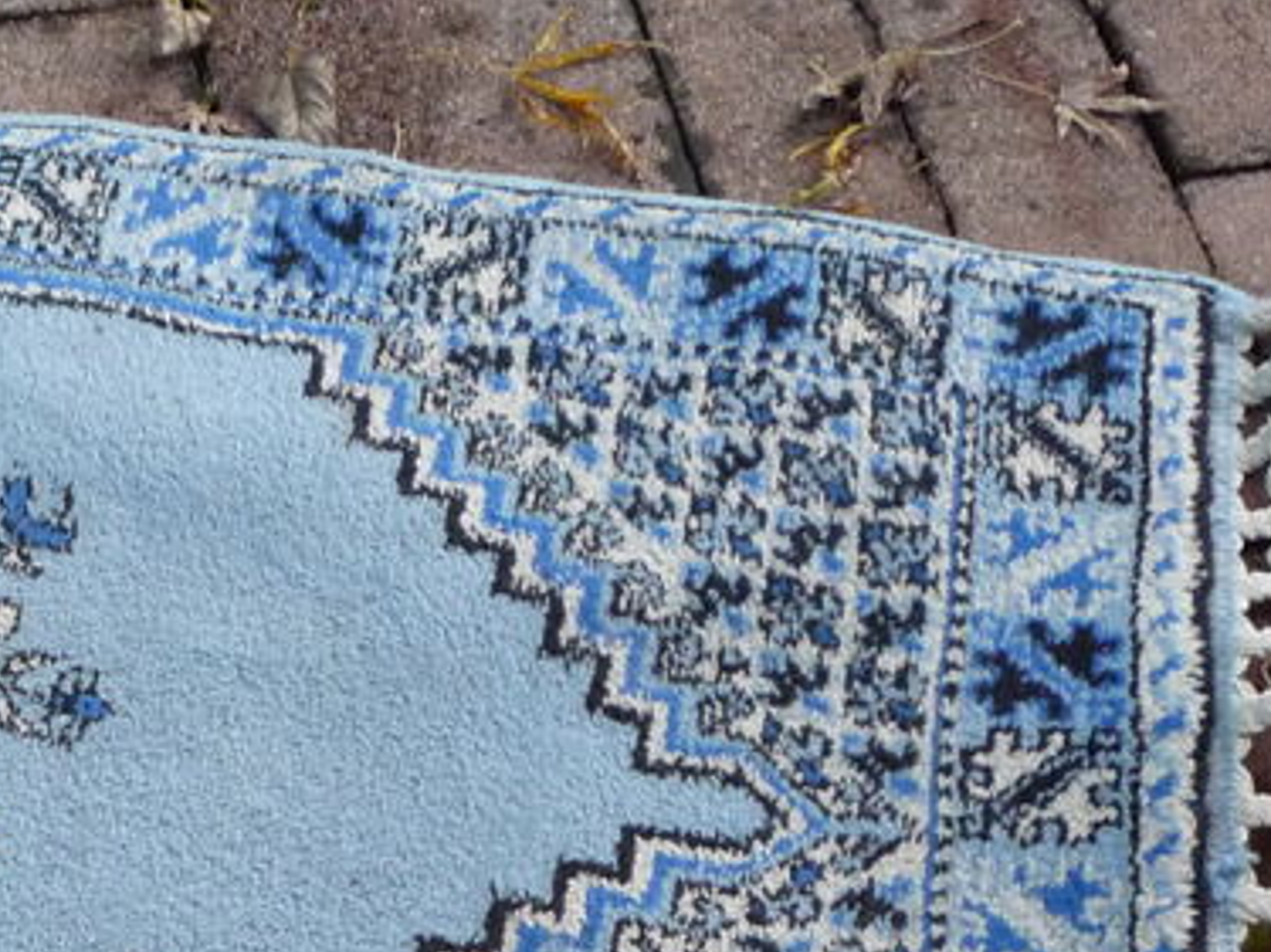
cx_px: -132
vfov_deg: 18.0
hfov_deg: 23.0
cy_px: 938
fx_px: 2936
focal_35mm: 80
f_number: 3.3
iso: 250
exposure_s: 1/30
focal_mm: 5.2
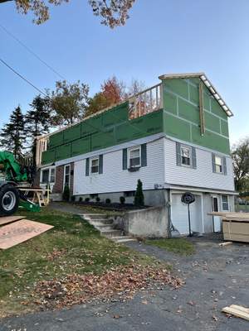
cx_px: 124
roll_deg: -0.7
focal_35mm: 26
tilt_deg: +11.1
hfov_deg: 53.1
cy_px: 166
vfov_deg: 67.3
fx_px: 249
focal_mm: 5.1
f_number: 1.6
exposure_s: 1/121
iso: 64
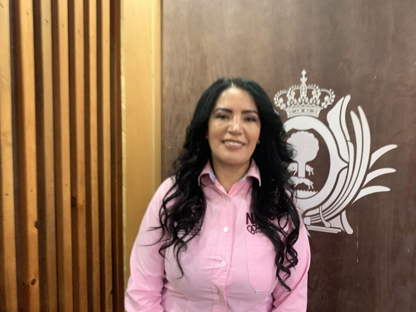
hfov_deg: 67.3
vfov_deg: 53.1
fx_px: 312
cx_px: 208
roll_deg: +0.0
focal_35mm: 26
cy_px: 156
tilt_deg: -1.8
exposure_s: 1/30
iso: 400
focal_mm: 4.25
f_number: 1.8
------------------------------------
§ **EXERCISE DETAILS**: Wherever a picture appears in the records, omit it, and transcribe everything else exactly.

§ **THE ANSWER**:
cx_px: -132
vfov_deg: 18.0
hfov_deg: 23.0
cy_px: 938
fx_px: 2936
focal_35mm: 80
f_number: 3.3
iso: 250
exposure_s: 1/30
focal_mm: 5.2
cx_px: 124
roll_deg: -0.7
focal_35mm: 26
tilt_deg: +11.1
hfov_deg: 53.1
cy_px: 166
vfov_deg: 67.3
fx_px: 249
focal_mm: 5.1
f_number: 1.6
exposure_s: 1/121
iso: 64
hfov_deg: 67.3
vfov_deg: 53.1
fx_px: 312
cx_px: 208
roll_deg: +0.0
focal_35mm: 26
cy_px: 156
tilt_deg: -1.8
exposure_s: 1/30
iso: 400
focal_mm: 4.25
f_number: 1.8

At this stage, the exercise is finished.